To be able to effectively search through this level of scale, there must be accompanying automated processing. This may need to be both physical automation (think lab hardware, robotic arms, liquid handlers, sequencers, imagers, etc.) and digital automation (distributed compute systems, orchestration, data registries, etc.). But we can’t simply have more humans pipetting in the lab or processing data in Excel files. And the more complex the analysis is, the greater the requirement for well-engineered data systems to ensure quality, timely processing and accessibility of data.
Unless-biased Hypothesis Generation
I started writing “unbiased” but realized that no matter what we do, we have biases (without them, we actually can learn very little). But we should limit our biases as much as possible, especially in hypothesis generation. The most compelling platforms to me are those that enable the data to not just determine the outcomes of hypothesis testing, but also guide and shape hypothesis generation. Without this, we are limited to exploring the areas of biology and chemistry that are fairly well understood/established, rather than charting the unknown, which is likely where the greatest opportunities lie.
As a result of this belief, I’m naturally drawn towards companies with platforms that can aid in scaled target discovery (identifying novel disease-relevant biology), or are generating data specifically to shape their predictions rather than just confirm them.
Draw Attention to Companies I Like
Another intent is to bring some attention to the companies that I like. I’m not naive though - I recognize that my influence in this regard is limited, and probably actually even smaller than I think it is. But maybe by spotlighting a company I like, some talented engineer or ML scientist might apply that otherwise wouldn’t have even known to, or some investor might reach out for more information that could help the company move forward. Maybe. But this kind of maybe is worth it in the effort to find more effective ways to bring medicines to patients.
I’ve also got to share a disclaimer that many of the companies I will spotlight are companies I’m likely connected with in some capacity. I likely either advise them, consult for them, have invested in them, or personally know some founding members. Part of this is because as a result of these connections, they are companies I know best and about whom I can accurately articulate what makes them unique. Another part of this comes from the reality that if I see a company who is developing a platform I think is really compelling, I like to work with them in some way. So yeah, I’m biased. I’m well aware of my biases, and I’m sharing them here so that you are aware too.
Conclusion
Look out over the next few weeks for my first TechBio spotlights. The world of tech-enabled drug discovery is fascinating, and there are so many different interesting approaches being taken to improve our ability to bring value to patients. Hopefully we’ll all learn about these approaches together and maybe this may even lead to some useful connections for either these companies, my readers, or both.
___
What is being asked
Retype the part of the post on tech-enabled drug discovery that begins with the words "As a result of this" and ends after the words "medicines to patients.". Keep every word and mark the same.
___
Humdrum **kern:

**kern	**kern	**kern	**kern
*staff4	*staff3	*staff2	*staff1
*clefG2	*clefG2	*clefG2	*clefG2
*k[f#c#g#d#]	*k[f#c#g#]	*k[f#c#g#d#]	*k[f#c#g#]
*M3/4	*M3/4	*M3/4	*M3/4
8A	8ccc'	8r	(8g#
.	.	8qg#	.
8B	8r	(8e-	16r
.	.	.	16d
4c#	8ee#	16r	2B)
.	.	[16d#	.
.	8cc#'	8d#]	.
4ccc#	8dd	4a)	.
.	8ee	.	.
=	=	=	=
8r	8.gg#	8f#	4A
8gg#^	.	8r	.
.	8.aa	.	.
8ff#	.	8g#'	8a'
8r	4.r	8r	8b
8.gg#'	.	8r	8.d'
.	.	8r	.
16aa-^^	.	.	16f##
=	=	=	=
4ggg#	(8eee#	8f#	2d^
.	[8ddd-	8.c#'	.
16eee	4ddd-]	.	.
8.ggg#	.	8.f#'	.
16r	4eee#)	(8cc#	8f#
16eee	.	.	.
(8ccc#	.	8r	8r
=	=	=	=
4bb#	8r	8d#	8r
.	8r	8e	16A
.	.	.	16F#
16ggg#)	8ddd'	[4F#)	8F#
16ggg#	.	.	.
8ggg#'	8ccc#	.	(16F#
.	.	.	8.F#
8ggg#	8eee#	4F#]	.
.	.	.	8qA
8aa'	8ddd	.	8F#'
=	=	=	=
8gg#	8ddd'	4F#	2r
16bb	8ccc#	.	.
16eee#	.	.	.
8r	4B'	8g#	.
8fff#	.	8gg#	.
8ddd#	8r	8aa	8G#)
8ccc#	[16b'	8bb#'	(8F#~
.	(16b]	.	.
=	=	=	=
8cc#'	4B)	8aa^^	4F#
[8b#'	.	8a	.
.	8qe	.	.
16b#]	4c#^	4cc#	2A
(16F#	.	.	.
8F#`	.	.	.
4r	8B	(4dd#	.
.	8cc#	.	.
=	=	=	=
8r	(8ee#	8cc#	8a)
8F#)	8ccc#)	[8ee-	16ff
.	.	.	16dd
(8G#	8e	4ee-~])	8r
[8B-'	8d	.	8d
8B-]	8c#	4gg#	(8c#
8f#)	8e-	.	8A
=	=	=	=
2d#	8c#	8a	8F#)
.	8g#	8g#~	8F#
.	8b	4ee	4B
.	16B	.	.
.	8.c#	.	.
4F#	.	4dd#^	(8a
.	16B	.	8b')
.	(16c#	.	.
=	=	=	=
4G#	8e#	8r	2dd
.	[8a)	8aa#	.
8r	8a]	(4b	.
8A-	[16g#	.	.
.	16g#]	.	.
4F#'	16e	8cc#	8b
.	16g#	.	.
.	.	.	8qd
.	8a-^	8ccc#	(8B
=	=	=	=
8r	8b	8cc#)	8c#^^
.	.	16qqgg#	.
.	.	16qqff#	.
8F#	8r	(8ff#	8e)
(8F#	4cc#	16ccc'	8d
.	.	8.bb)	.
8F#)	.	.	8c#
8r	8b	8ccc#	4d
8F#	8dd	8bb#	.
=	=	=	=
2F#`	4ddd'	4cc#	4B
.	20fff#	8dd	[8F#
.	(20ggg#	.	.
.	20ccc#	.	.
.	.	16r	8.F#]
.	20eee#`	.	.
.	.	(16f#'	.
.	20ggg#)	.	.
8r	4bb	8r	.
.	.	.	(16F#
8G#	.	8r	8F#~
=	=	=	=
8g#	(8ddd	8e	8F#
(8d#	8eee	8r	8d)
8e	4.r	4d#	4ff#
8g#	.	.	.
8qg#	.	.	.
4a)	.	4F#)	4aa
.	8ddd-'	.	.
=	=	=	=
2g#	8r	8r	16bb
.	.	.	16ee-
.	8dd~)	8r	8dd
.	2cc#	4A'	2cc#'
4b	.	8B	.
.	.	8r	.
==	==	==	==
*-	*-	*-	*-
___
Response to the exercise
As a result of this belief, I’m naturally drawn towards companies with platforms that can aid in scaled target discovery (identifying novel disease-relevant biology), or are generating data specifically to shape their predictions rather than just confirm them.
Draw Attention to Companies I Like
Another intent is to bring some attention to the companies that I like. I’m not naive though - I recognize that my influence in this regard is limited, and probably actually even smaller than I think it is. But maybe by spotlighting a company I like, some talented engineer or ML scientist might apply that otherwise wouldn’t have even known to, or some investor might reach out for more information that could help the company move forward. Maybe. But this kind of maybe is worth it in the effort to find more effective ways to bring medicines to patients.